**EXERCISE DIRECTIONS**
The string "Show" may appear in lines of the entries below. Report how many lines hold it, with only the number.

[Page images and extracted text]
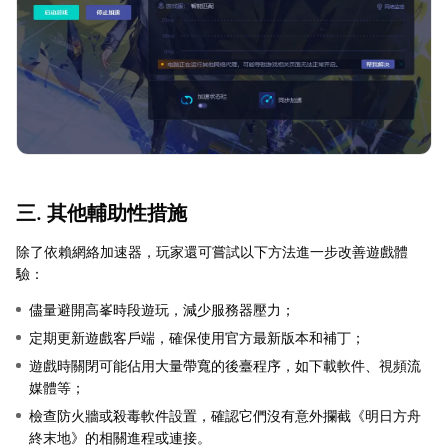
三. 其他輔助性措施
除了依賴網絡加速器，玩家還可嘗試以下方法進一步改善遊戲體
驗：
儘量避開高峯時段遊玩，減少服務器壓力；
定期更新遊戲客戶端，確保使用官方最新版本和補丁；
遊戲時關閉可能佔用大量帶寬的後臺程序，如下載軟件、視頻流
媒體等；
檢查防火牆或殺毒軟件設置，確認它們沒有意外攔截《明日方舟
終末地》的相關進程或連接。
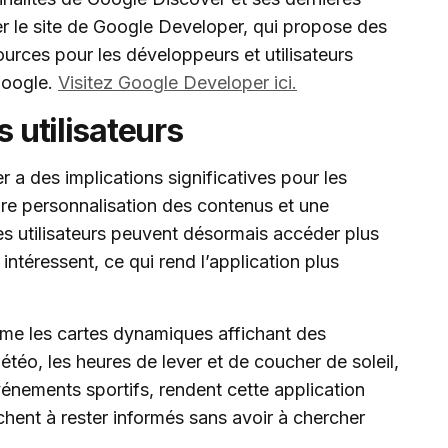
er le site de Google Developer, qui propose des
ources pour les développeurs et utilisateurs
Google.
Visitez Google Developer ici.
s utilisateurs
 a des implications significatives pour les
eure personnalisation des contenus et une
Les utilisateurs peuvent désormais accéder plus
intéressent, ce qui rend l’application plus
mme les cartes dynamiques affichant des
étéo, les heures de lever et de coucher de soleil,
événements sportifs, rendent cette application
hent à rester informés sans avoir à chercher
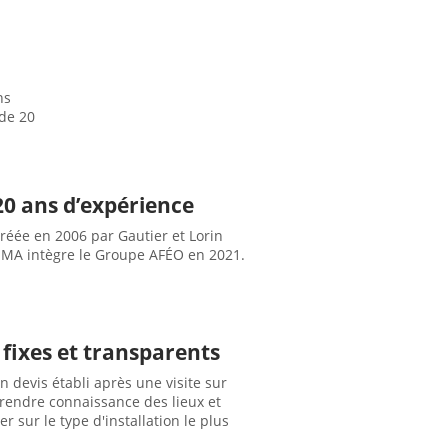
ns
 de 20
20 ans d’expérience
réée en 2006 par Gautier et Lorin
SÉMA intègre le Groupe AFÉO en 2021.
 fixes et transparents
n devis établi après une visite sur
rendre connaissance des lieux et
er sur le type d'installation le plus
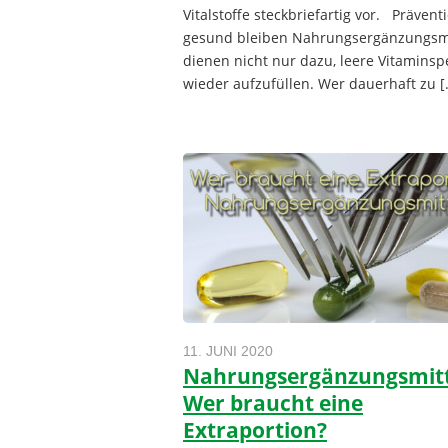
Vitalstoffe steckbriefartig vor. Prävent
gesund bleiben Nahrungsergänzungsmi
dienen nicht nur dazu, leere Vitaminsp
wieder aufzufüllen. Wer dauerhaft zu [
11. JUNI 2020
Nahrungsergänzungsmitt
Wer braucht eine
Extraportion?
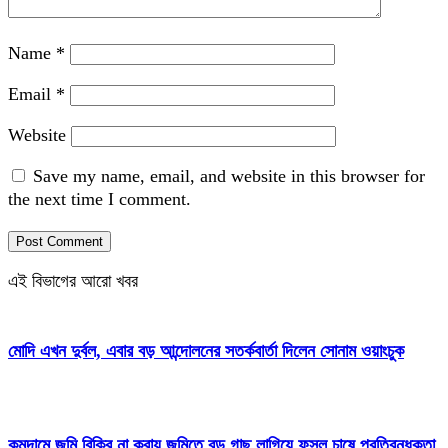
Name
*
Email
*
Website
Save my name, email, and website in this browser for
the next time I comment.
এই বিভাগের আরো খবর
মোদি এখন দুর্বল, এবার বড় আন্দোলনের সতর্কবার্তা দিলেন সোনাম ওয়াংচুক
কমদামে জমি বিক্রি না করায় জমিতে বড় গাছ লাগিয়ে ফসল চাষে প্রতিবন্ধকতা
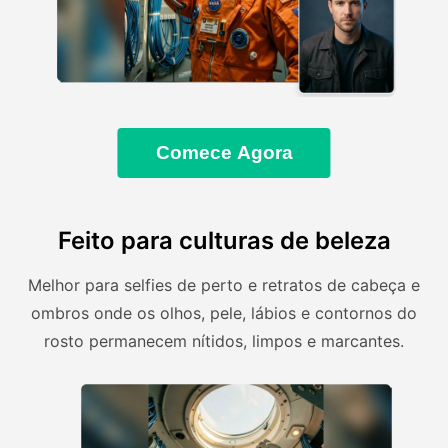
Comece Agora
Feito para culturas de beleza
Melhor para selfies de perto e retratos de cabeça e
ombros onde os olhos, pele, lábios e contornos do
rosto permanecem nítidos, limpos e marcantes.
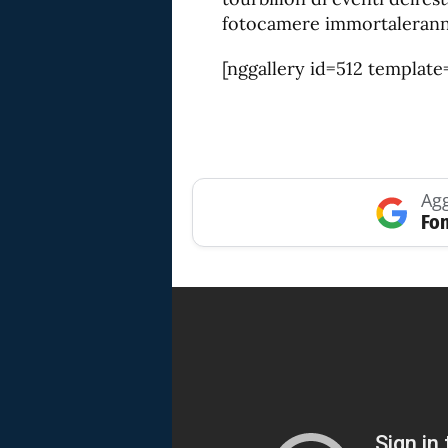
fotocamere immortaleranno
[nggallery id=512 template
Agg
Fon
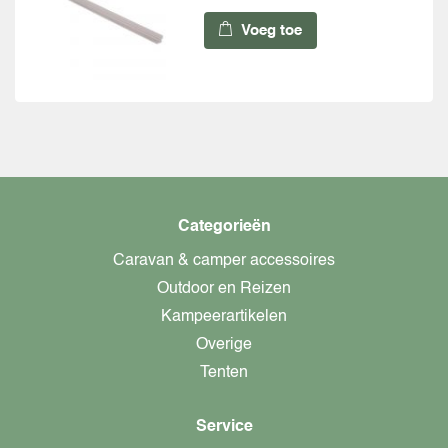
Voeg toe
Categorieën
Caravan & camper accessoires
Outdoor en Reizen
Kampeerartikelen
Overige
Tenten
Service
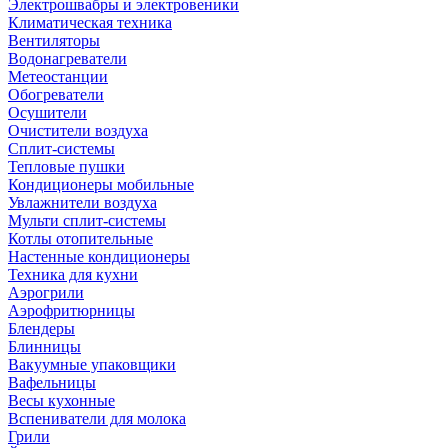
Электрошвабры и электровеники
Климатическая техника
Вентиляторы
Водонагреватели
Метеостанции
Обогреватели
Осушители
Очистители воздуха
Сплит-системы
Тепловые пушки
Кондиционеры мобильные
Увлажнители воздуха
Мульти сплит-системы
Котлы отопительные
Настенные кондиционеры
Техника для кухни
Аэрогрили
Аэрофритюрницы
Блендеры
Блинницы
Вакуумные упаковщики
Вафельницы
Весы кухонные
Вспениватели для молока
Грили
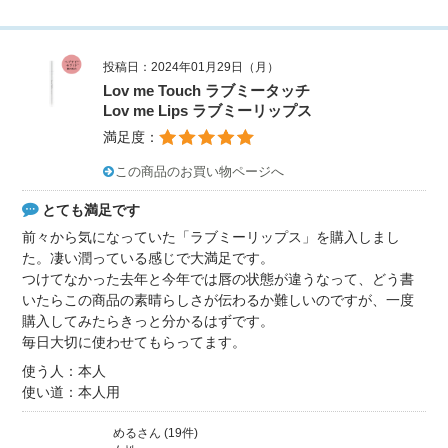
投稿日：2024年01月29日（月）
Lov me Touch ラブミータッチ
Lov me Lips ラブミーリップス
満足度：
この商品のお買い物ページへ
とても満足です
前々から気になっていた「ラブミーリップス」を購入しまし
た。凄い潤っている感じで大満足です。
つけてなかった去年と今年では唇の状態が違うなって、どう書
いたらこの商品の素晴らしさが伝わるか難しいのですが、一度
購入してみたらきっと分かるはずです。
毎日大切に使わせてもらってます。
使う人：本人
使い道：本人用
めるさん (19件)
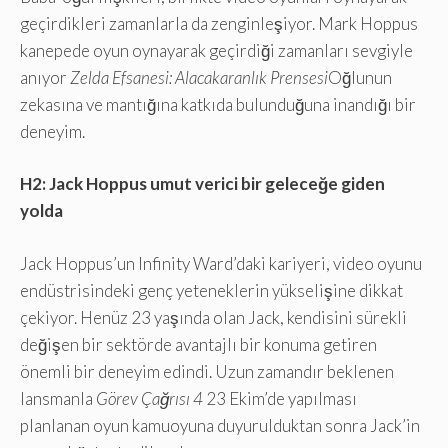
geçirdikleri zamanlarla da zenginleşiyor. Mark Hoppus
kanepede oyun oynayarak geçirdiği zamanları sevgiyle
anıyor
Zelda Efsanesi: Alacakaranlık Prensesi
Oğlunun
zekasına ve mantığına katkıda bulunduğuna inandığı bir
deneyim.
H2: Jack Hoppus umut verici bir geleceğe giden
yolda
Jack Hoppus’un Infinity Ward’daki kariyeri, video oyunu
endüstrisindeki genç yeteneklerin yükselişine dikkat
çekiyor. Henüz 23 yaşında olan Jack, kendisini sürekli
değişen bir sektörde avantajlı bir konuma getiren
önemli bir deneyim edindi. Uzun zamandır beklenen
lansmanla
Görev Çağrısı 4
23 Ekim’de yapılması
planlanan oyun kamuoyuna duyurulduktan sonra Jack’in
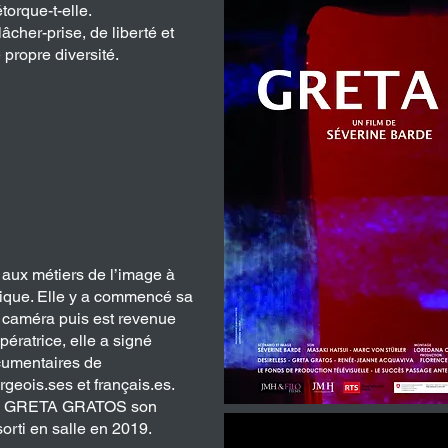
torque-t-elle.
lâcher-prise, de liberté et
 propre diversité.
 aux métiers de l’image à
lgique. Elle y a commencé sa
 caméra puis est revenue
ératrice, elle a signé
cumentaires de
rgeois.ses et français.es.
avec GRETA GRATOS son
orti en salle en 2019.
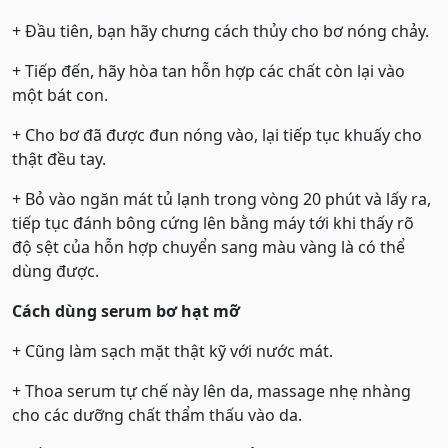
+ Đầu tiên, bạn hãy chưng cách thủy cho bơ nóng chảy.
+ Tiếp đến, hãy hòa tan hỗn hợp các chất còn lại vào
một bát con.
+ Cho bơ đã được đun nóng vào, lại tiếp tục khuấy cho
thật đều tay.
+ Bỏ vào ngăn mát tủ lạnh trong vòng 20 phút và lấy ra,
tiếp tục đánh bông cứng lên bằng máy tới khi thấy rõ
độ sệt của hỗn hợp chuyển sang màu vàng là có thể
dùng được.
Cách dùng serum bơ hạt mỡ
+ Cũng làm sạch mặt thật kỹ với nước mát.
+ Thoa serum tự chế này lên da, massage nhẹ nhàng
cho các dưỡng chất thẩm thấu vào da.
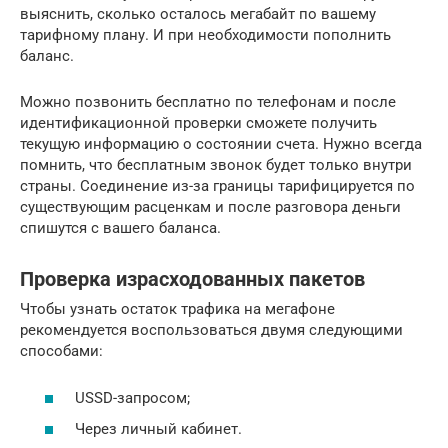
выяснить, сколько осталось мегабайт по вашему
тарифному плану. И при необходимости пополнить
баланс.
Можно позвонить бесплатно по телефонам и после
идентификационной проверки сможете получить
текущую информацию о состоянии счета. Нужно всегда
помнить, что бесплатным звонок будет только внутри
страны. Соединение из-за границы тарифицируется по
существующим расценкам и после разговора деньги
спишутся с вашего баланса.
Проверка израсходованных пакетов
Чтобы узнать остаток трафика на мегафоне
рекомендуется воспользоваться двумя следующими
способами:
USSD-запросом;
Через личный кабинет.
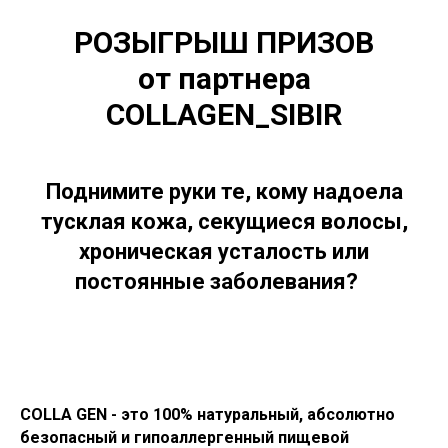
РОЗЫГРЫШ ПРИЗОВ
от партнер
а
COLLAGEN_SIBIR
Поднимите руки те, кому надоела
тусклая кожа, секущиеся волосы,
хроническая усталость или
постоянные заболевания?⠀
COLLA GEN - это 100% натуральный, абсолютно
безопасный и гипоаллергенный пищевой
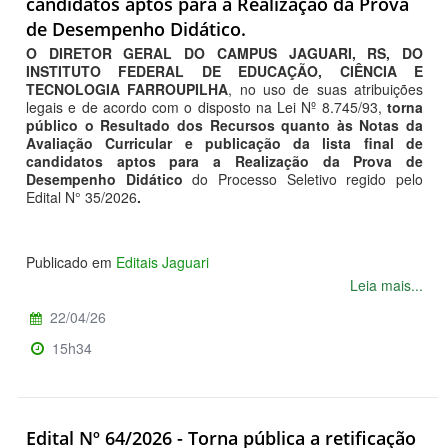
candidatos aptos para a Realização da Prova
de Desempenho Didático.
O DIRETOR GERAL DO CAMPUS JAGUARI, RS, DO
INSTITUTO FEDERAL DE EDUCAÇÃO, CIÊNCIA E
TECNOLOGIA FARROUPILHA
, no uso de suas atribuições
legais e de acordo com o disposto na Lei Nº 8.745/93,
torna
público o Resultado dos Recursos quanto às Notas da
Avaliação Curricular e publicação da lista final de
candidatos aptos para a Realização da Prova de
Desempenho Didático
do Processo Seletivo regido pelo
Edital N° 35/2026
.
Publicado em
Editais Jaguari
Leia mais...
22/04/26
15h34
Edital Nº 64/2026 - Torna pública a retificação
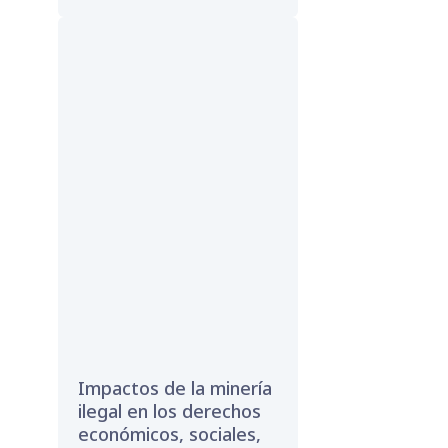
Impactos de la minería
ilegal en los derechos
económicos, sociales,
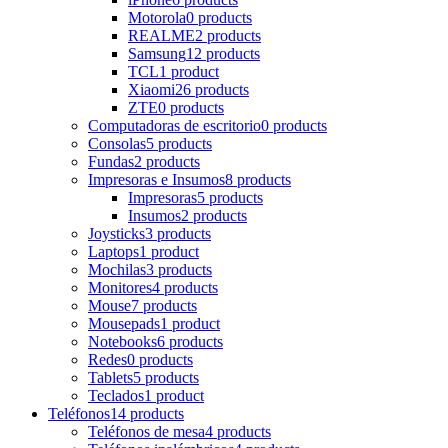
Motorola
0 products
REALME
2 products
Samsung
12 products
TCL
1 product
Xiaomi
26 products
ZTE
0 products
Computadoras de escritorio
0 products
Consolas
5 products
Fundas
2 products
Impresoras e Insumos
8 products
Impresoras
5 products
Insumos
2 products
Joysticks
3 products
Laptops
1 product
Mochilas
3 products
Monitores
4 products
Mouse
7 products
Mousepads
1 product
Notebooks
6 products
Redes
0 products
Tablets
5 products
Teclados
1 product
Teléfonos
14 products
Teléfonos de mesa
4 products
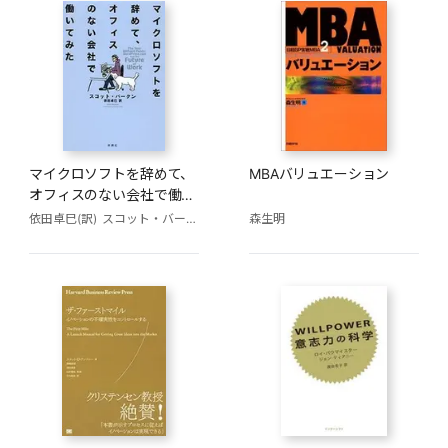
マイクロソフトを辞めて、
MBAバリュエーション
オフィスのない会社で働い
てみた
依田卓巳(訳)
スコット・バークン
森生明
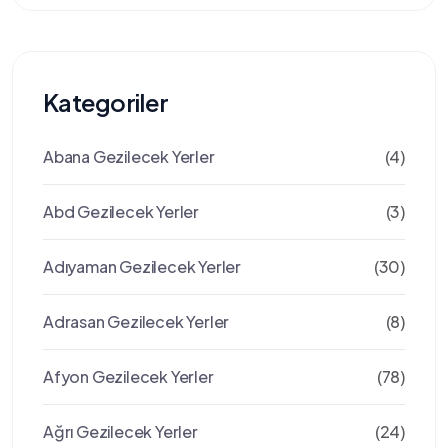
Kategoriler
Abana Gezilecek Yerler
(4)
Abd Gezilecek Yerler
(3)
Adıyaman Gezilecek Yerler
(30)
Adrasan Gezilecek Yerler
(8)
Afyon Gezilecek Yerler
(78)
Ağrı Gezilecek Yerler
(24)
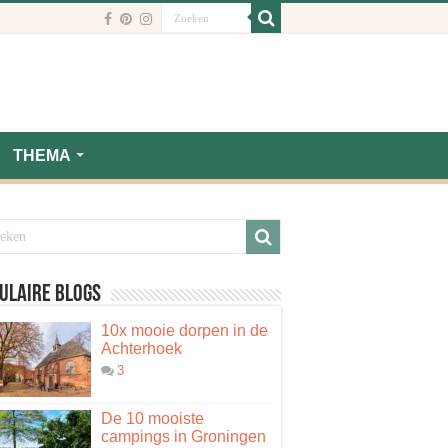
THEMA
ulaire blogs
10x mooie dorpen in de
Achterhoek
3
De 10 mooiste
campings in Groningen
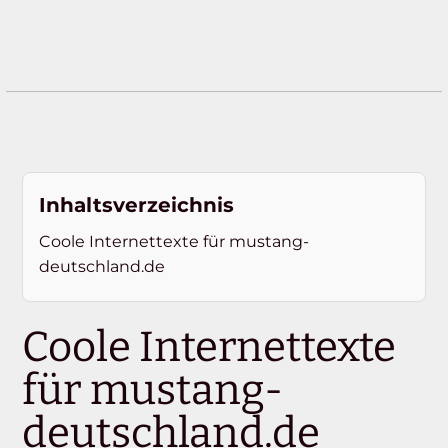
Inhaltsverzeichnis
Coole Internettexte für mustang-
deutschland.de
Coole Internettexte
für mustang-
deutschland.de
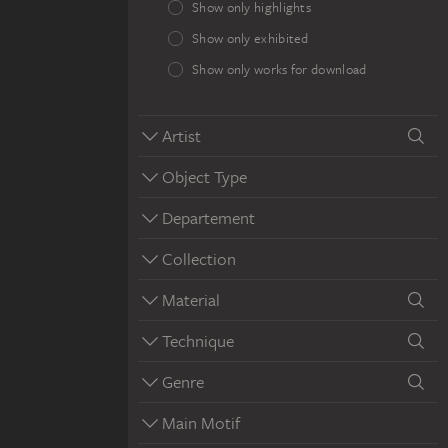
Show only highlights
Show only exhibited
Show only works for download
Artist
Object Type
Departement
Collection
Material
Technique
Genre
Main Motif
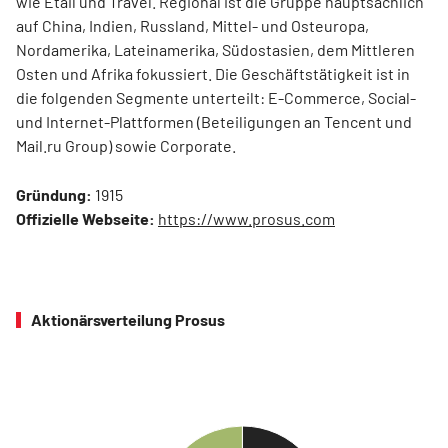
wie Etail und Travel. Regional ist die Gruppe hauptsächlich
auf China, Indien, Russland, Mittel- und Osteuropa,
Nordamerika, Lateinamerika, Südostasien, dem Mittleren
Osten und Afrika fokussiert. Die Geschäftstätigkeit ist in
die folgenden Segmente unterteilt: E-Commerce, Social-
und Internet-Plattformen (Beteiligungen an Tencent und
Mail.ru Group) sowie Corporate.
Gründung:
1915
Offizielle Webseite:
https://www.prosus.com
Aktionärsverteilung Prosus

**RESULT FOR THIS TASK**
3